Investors who chase yield want to know where they can find the safest investments with the highest returns.

Chasing yield is not at all a new process to the markets. With interest rates now at record lows going all the way out to 30-years, safe investments with high returns are almost laughable. How can investors protect their capital, enjoy safety, but also bring home some cash flow? We’ll try to answer.

Dividends Safe, Moderate Returns

Dividend investing has its benefits, mostly that dividend-paying stocks have long been one of the best investments on the market.

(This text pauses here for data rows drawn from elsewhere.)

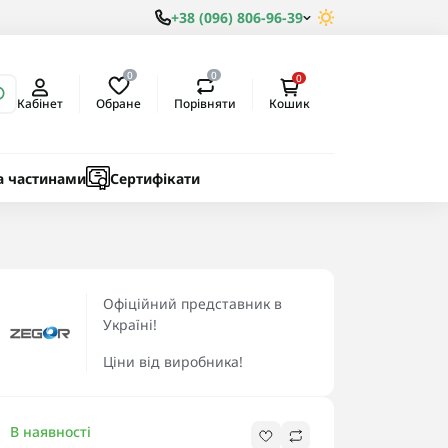
+38 (096) 806-96-39
0
0
0
Обране
Порівняти
Кабінет
Кошик
ки
ичні
а частинами
Сертифікати
Офіційний представник в
Україні!
Ціни від виробника!
В наявності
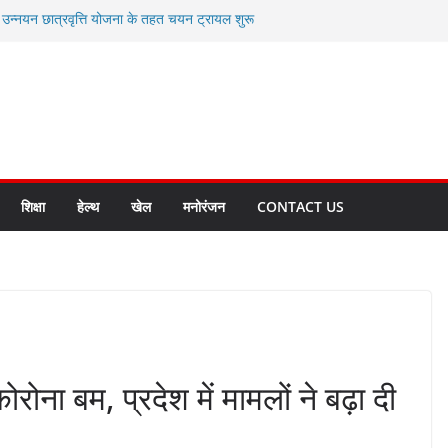
ी उन्नयन छात्रवृत्ति योजना के तहत चयन ट्रायल शुरू
 से स्वास्थ्य मंत्री सुबोध उनियाल व विधायक किशोर
सेप्शन के लिए अल्मोड़ा की गर्विता भाकुनी का
ा आपदा मित्र कैडेट्स का हुआ है चयन
ी सबसे बड़ी ताकत : मुख्यमंत्री पुष्कर सिंह धामी
ाज्य बनाने के संकल्प को करना होगा साकार- मुख्यमंत्री
शिक्षा
हेल्थ
खेल
मनोरंजन
CONTACT US
रोना बम, प्रदेश में मामलों ने बढ़ा दी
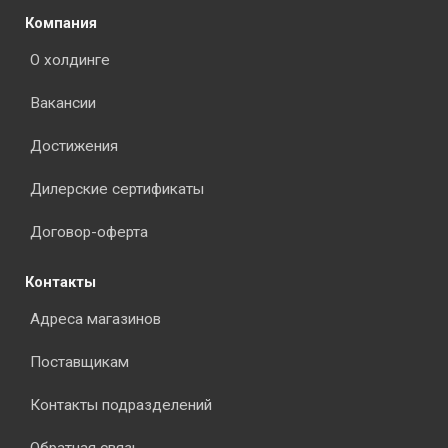
Компания
О холдинге
Вакансии
Достижения
Дилерские сертификаты
Договор-оферта
Контакты
Адреса магазинов
Поставщикам
Контакты подразделений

Dividend-paying stocks can also be purchased through an exchange-traded fund like SDY, an ETF based around the 50 highest-yielding SP 500 index components.

Dividend stocks are a safe investment with high returns for the following reasons:

1. Dividends support share prices – Dividend yield have to be treated like any other cash flow to investors. Since many dividend stocks yield as much as the 30 year Treasury bond, investors see a dividend paying stock as a good source of long-term cash flow. Naturally, share prices do not fall as far during an economic contraction, since the dividend yields keeps stock prices higher.

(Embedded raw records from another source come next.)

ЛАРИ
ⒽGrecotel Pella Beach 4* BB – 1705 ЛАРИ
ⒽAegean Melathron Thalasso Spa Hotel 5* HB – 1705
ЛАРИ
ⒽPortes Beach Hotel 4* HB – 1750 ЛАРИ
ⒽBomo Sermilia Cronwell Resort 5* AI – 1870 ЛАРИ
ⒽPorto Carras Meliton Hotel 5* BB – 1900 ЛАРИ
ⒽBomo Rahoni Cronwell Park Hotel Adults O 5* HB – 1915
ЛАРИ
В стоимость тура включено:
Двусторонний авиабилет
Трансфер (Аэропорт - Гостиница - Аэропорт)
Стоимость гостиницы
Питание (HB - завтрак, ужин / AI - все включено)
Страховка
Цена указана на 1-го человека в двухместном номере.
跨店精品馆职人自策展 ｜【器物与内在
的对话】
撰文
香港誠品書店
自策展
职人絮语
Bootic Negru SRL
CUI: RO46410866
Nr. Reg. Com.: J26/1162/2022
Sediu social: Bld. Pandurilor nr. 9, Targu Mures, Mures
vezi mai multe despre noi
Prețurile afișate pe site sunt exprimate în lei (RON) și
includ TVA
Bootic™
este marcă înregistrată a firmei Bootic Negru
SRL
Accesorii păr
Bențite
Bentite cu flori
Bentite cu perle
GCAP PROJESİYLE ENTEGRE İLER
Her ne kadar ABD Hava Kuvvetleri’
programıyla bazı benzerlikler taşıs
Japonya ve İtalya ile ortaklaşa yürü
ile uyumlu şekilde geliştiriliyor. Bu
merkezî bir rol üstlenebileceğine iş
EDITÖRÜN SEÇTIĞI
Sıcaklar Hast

2. Dividends are consistent – Many SP500 components simply don’t have the ability to reinvest in their company. Instead, their earnings are distributed to investors through a dividend payment, which keeps investors in the stock. Consistency is the key for any investment, and companies are usually very slow to change their dividend policies.

3. High returns – The upside for dividend paying stock is just as large as any other company. Multiple expansion will provide for the stock to gain in value against its earnings. Also, economic growth will naturally be a boon for any company, even if its customers are very broad-based.

Safe Investments in Cash

There are also safe investments in cash, but there is no such thing as a safe investment with high returns in cash. The simple fact of the matter is that the Federal Reserve aims to keep interest rates low, thus reducing possible returns on cash holdings.

Furthermore, cash is affected by inflation, which, despite being very low, is still enough to reduce returns to almost nothing. If you have cash invested in a vehicle posting 2% annual returns and inflation runs at 1.5%, your real rate of return is only .5% per year—a pittance compared to the real rate of return of 1.5% for dividend stocks.